+++ Document section

A Worthing mum has compiled a handy guide with advice on what to say to people who are living with cancer.
Kate Henwood, from Goring, who was diagnosed with secondary breast cancer in 2015, just two-and-a-half years after her husband died from oesophageal cancer, said people had found the guide ‘really useful’.
She said: “People quite often say things they haven’t actually thought through.
“They are trying to be helpful, but actually it’s not helpful.”
Scroll down to read a few of Kate’s tips.
The tips are included in a book she self-published about her cancer journey, called What Doesn’t Kill You, Makes You Stronger.
Kate, who runs two women’s business groups in Worthing and Arundel, has also written honestly and openly about her experiences with cancer on her Facebook page @Katecandothis.
She said she is motivated by the idea of helping others going through the same thing.
The 50-year-old also puts a lot of her energy into raising awareness of secondary breast cancer – which is breast cancer that has spread to other organs in the body, in Kate’s case to her bones, and is treatable but not curable.

++++++

- **Directions**
Quote the article about Kate Henwood's cancer guide, starting at "Kate Henwood, from" and ending at "the same thing.".

+++ Stored data

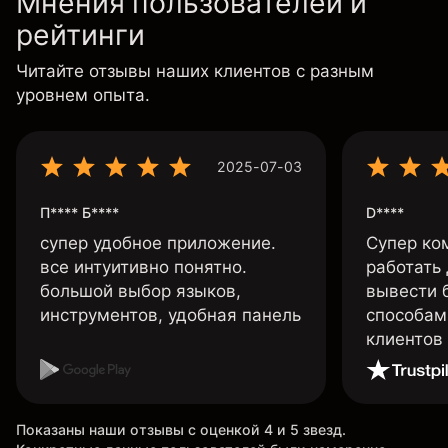
Мнения пользователей и
рейтинги
Читайте отзывы наших клиентов с разным
уровнем опыта.
2025-07-03
П**** Б****
D****
супер удобное приложение.
Супер ко
все интуитивно понятно.
работать
большой выбор языков,
вывести 
инструментов, удобная панель
способам
клиентов
Показаны наши отзывы с оценкой 4 и 5 звезд.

++++++

- **Output for this task**
Kate Henwood, from Goring, who was diagnosed with secondary breast cancer in 2015, just two-and-a-half years after her husband died from oesophageal cancer, said people had found the guide ‘really useful’.
She said: “People quite often say things they haven’t actually thought through.
“They are trying to be helpful, but actually it’s not helpful.”
Scroll down to read a few of Kate’s tips.
The tips are included in a book she self-published about her cancer journey, called What Doesn’t Kill You, Makes You Stronger.
Kate, who runs two women’s business groups in Worthing and Arundel, has also written honestly and openly about her experiences with cancer on her Facebook page @Katecandothis.
She said she is motivated by the idea of helping others going through the same thing.